**DATASET EXTRACT:**
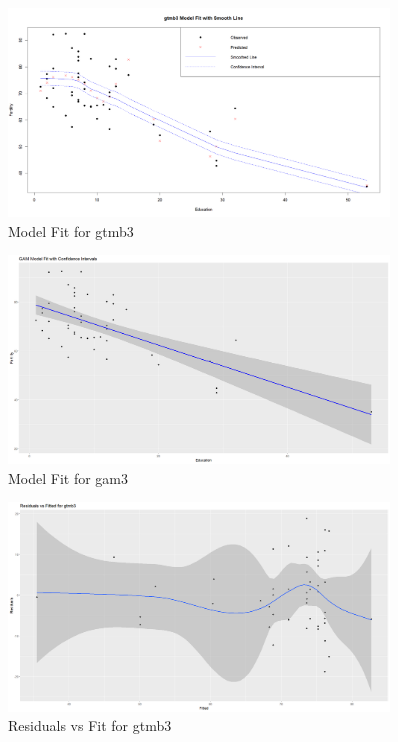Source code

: \begin{figure}[h]
    \centering
    \includegraphics[width=0.9\textwidth]{visuals/model_fit_gtmb3.png}
    \caption{Model Fit for gtmb3}
    \label{fig:modelfitgtmb3}
\end{figure}

\begin{figure}[h]
    \centering
    \includegraphics[width=0.9\textwidth]{visuals/model_fit_gam3.png}
    \caption{Model Fit for gam3}
    \label{fig:modelfitgam3}
\end{figure}

\begin{figure}[h]
    \centering
    \includegraphics[width=0.9\textwidth]{visuals/resvsfit_gtmb3.png}
    \caption{Residuals vs Fit for gtmb3}
    \label{fig:resvsfitgtmb3}
\end{figure}

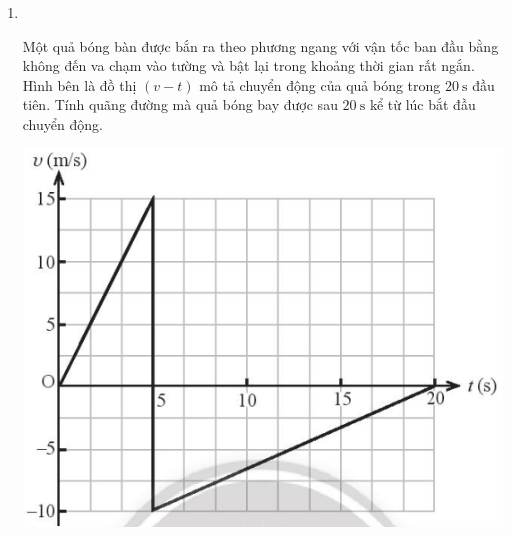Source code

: \begin{enumerate}[label=\bfseries Bài \arabic*:,leftmargin=1.5cm]
\item {}\\
{Một quả bóng bàn được bắn ra theo phương ngang với vận tốc ban đầu bằng không đến va chạm vào tường và bật lại trong khoảng thời gian rất ngắn. Hình bên là đồ thị $\left(v-t\right)$ mô tả chuyển động của quả bóng trong $\SI{20}{\second}$ đầu tiên. Tính quãng đường mà quả bóng bay được sau $\SI{20}{\second}$ kể từ lúc bắt đầu chuyển động.
	\begin{center}
		\includegraphics[width=0.4\linewidth]{../figs/VN10-2022-PH-TP008-P-10}
	\end{center}

}
\end{enumerate}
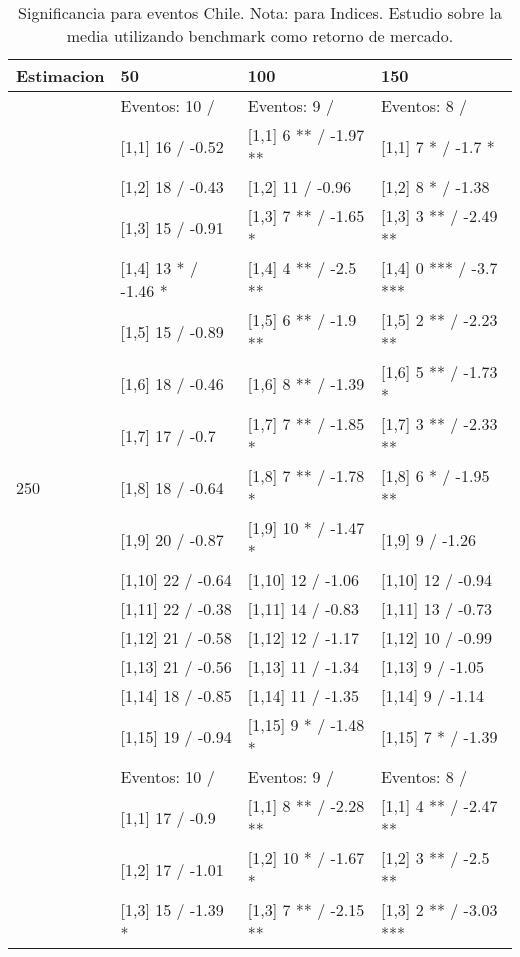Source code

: \begin{table}

\caption{Significancia para eventos Chile. Nota: para Indices. Estudio sobre la media utilizando benchmark como retorno de mercado.}
\centering
\begin{tabular}[t]{llll}
\toprule
Estimacion & 50 & 100 & 150\\
\midrule
 & Eventos:  10 / & Eventos:  9 / & Eventos:  8 /\\
 & {}[1,1] 16  / -0.52 & {}[1,1] 6 ** / -1.97 ** & {}[1,1] 7 * / -1.7 *\\
 & {}[1,2] 18  / -0.43 & {}[1,2] 11  / -0.96 & {}[1,2] 8 * / -1.38\\
 & {}[1,3] 15  / -0.91 & {}[1,3] 7 ** / -1.65 * & {}[1,3] 3 ** / -2.49 **\\
 & {}[1,4] 13 * / -1.46 * & {}[1,4] 4 ** / -2.5 ** & {}[1,4] 0 *** / -3.7 ***\\
\addlinespace
 & {}[1,5] 15  / -0.89 & {}[1,5] 6 ** / -1.9 ** & {}[1,5] 2 ** / -2.23 **\\
 & {}[1,6] 18  / -0.46 & {}[1,6] 8 ** / -1.39 & {}[1,6] 5 ** / -1.73 *\\
 & {}[1,7] 17  / -0.7 & {}[1,7] 7 ** / -1.85 * & {}[1,7] 3 ** / -2.33 **\\
250 & {}[1,8] 18  / -0.64 & {}[1,8] 7 ** / -1.78 * & {}[1,8] 6 * / -1.95 **\\
 & {}[1,9] 20  / -0.87 & {}[1,9] 10 * / -1.47 * & {}[1,9] 9  / -1.26\\
\addlinespace
 & {}[1,10] 22  / -0.64 & {}[1,10] 12  / -1.06 & {}[1,10] 12  / -0.94\\
 & {}[1,11] 22  / -0.38 & {}[1,11] 14  / -0.83 & {}[1,11] 13  / -0.73\\
 & {}[1,12] 21  / -0.58 & {}[1,12] 12  / -1.17 & {}[1,12] 10  / -0.99\\
 & {}[1,13] 21  / -0.56 & {}[1,13] 11  / -1.34 & {}[1,13] 9  / -1.05\\
 & {}[1,14] 18  / -0.85 & {}[1,14] 11  / -1.35 & {}[1,14] 9  / -1.14\\
\addlinespace
 & {}[1,15] 19  / -0.94 & {}[1,15] 9 * / -1.48 * & {}[1,15] 7 * / -1.39\\
 & Eventos:  10 / & Eventos:  9 / & Eventos:  8 /\\
 & {}[1,1] 17  / -0.9 & {}[1,1] 8 ** / -2.28 ** & {}[1,1] 4 ** / -2.47 **\\
 & {}[1,2] 17  / -1.01 & {}[1,2] 10 * / -1.67 * & {}[1,2] 3 ** / -2.5 **\\
 & {}[1,3] 15  / -1.39 * & {}[1,3] 7 ** / -2.15 ** & {}[1,3] 2 ** / -3.03 ***\\

\end{tabular}
\end{table}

**ABOUT THIS TASK:**
Transcribe the listing in full. Leave the pictures out.

**RESULT FOR THIS TASK:**
Source code

: \begin{figure}[h]
    \centering
    \includegraphics[width=0.9\textwidth]{visuals/model_fit_gtmb3.png}
    \caption{Model Fit for gtmb3}
    \label{fig:modelfitgtmb3}
\end{figure}

\begin{figure}[h]
    \centering
    \includegraphics[width=0.9\textwidth]{visuals/model_fit_gam3.png}
    \caption{Model Fit for gam3}
    \label{fig:modelfitgam3}
\end{figure}

\begin{figure}[h]
    \centering
    \includegraphics[width=0.9\textwidth]{visuals/resvsfit_gtmb3.png}
    \caption{Residuals vs Fit for gtmb3}
    \label{fig:resvsfitgtmb3}
\end{figure}

Source code

: \begin{enumerate}[label=\bfseries Bài \arabic*:,leftmargin=1.5cm]
\item {}\\
{Một quả bóng bàn được bắn ra theo phương ngang với vận tốc ban đầu bằng không đến va chạm vào tường và bật lại trong khoảng thời gian rất ngắn. Hình bên là đồ thị $\left(v-t\right)$ mô tả chuyển động của quả bóng trong $\SI{20}{\second}$ đầu tiên. Tính quãng đường mà quả bóng bay được sau $\SI{20}{\second}$ kể từ lúc bắt đầu chuyển động.
	\begin{center}
		\includegraphics[width=0.4\linewidth]{../figs/VN10-2022-PH-TP008-P-10}
	\end{center}

}
\end{enumerate}
Source code

: \begin{table}

\caption{Significancia para eventos Chile. Nota: para Indices. Estudio sobre la media utilizando benchmark como retorno de mercado.}
\centering
\begin{tabular}[t]{llll}
\toprule
Estimacion & 50 & 100 & 150\\
\midrule
 & Eventos:  10 / & Eventos:  9 / & Eventos:  8 /\\
 & {}[1,1] 16  / -0.52 & {}[1,1] 6 ** / -1.97 ** & {}[1,1] 7 * / -1.7 *\\
 & {}[1,2] 18  / -0.43 & {}[1,2] 11  / -0.96 & {}[1,2] 8 * / -1.38\\
 & {}[1,3] 15  / -0.91 & {}[1,3] 7 ** / -1.65 * & {}[1,3] 3 ** / -2.49 **\\
 & {}[1,4] 13 * / -1.46 * & {}[1,4] 4 ** / -2.5 ** & {}[1,4] 0 *** / -3.7 ***\\
\addlinespace
 & {}[1,5] 15  / -0.89 & {}[1,5] 6 ** / -1.9 ** & {}[1,5] 2 ** / -2.23 **\\
 & {}[1,6] 18  / -0.46 & {}[1,6] 8 ** / -1.39 & {}[1,6] 5 ** / -1.73 *\\
 & {}[1,7] 17  / -0.7 & {}[1,7] 7 ** / -1.85 * & {}[1,7] 3 ** / -2.33 **\\
250 & {}[1,8] 18  / -0.64 & {}[1,8] 7 ** / -1.78 * & {}[1,8] 6 * / -1.95 **\\
 & {}[1,9] 20  / -0.87 & {}[1,9] 10 * / -1.47 * & {}[1,9] 9  / -1.26\\
\addlinespace
 & {}[1,10] 22  / -0.64 & {}[1,10] 12  / -1.06 & {}[1,10] 12  / -0.94\\
 & {}[1,11] 22  / -0.38 & {}[1,11] 14  / -0.83 & {}[1,11] 13  / -0.73\\
 & {}[1,12] 21  / -0.58 & {}[1,12] 12  / -1.17 & {}[1,12] 10  / -0.99\\
 & {}[1,13] 21  / -0.56 & {}[1,13] 11  / -1.34 & {}[1,13] 9  / -1.05\\
 & {}[1,14] 18  / -0.85 & {}[1,14] 11  / -1.35 & {}[1,14] 9  / -1.14\\
\addlinespace
 & {}[1,15] 19  / -0.94 & {}[1,15] 9 * / -1.48 * & {}[1,15] 7 * / -1.39\\
 & Eventos:  10 / & Eventos:  9 / & Eventos:  8 /\\
 & {}[1,1] 17  / -0.9 & {}[1,1] 8 ** / -2.28 ** & {}[1,1] 4 ** / -2.47 **\\
 & {}[1,2] 17  / -1.01 & {}[1,2] 10 * / -1.67 * & {}[1,2] 3 ** / -2.5 **\\
 & {}[1,3] 15  / -1.39 * & {}[1,3] 7 ** / -2.15 ** & {}[1,3] 2 ** / -3.03 ***\\

\end{tabular}
\end{table}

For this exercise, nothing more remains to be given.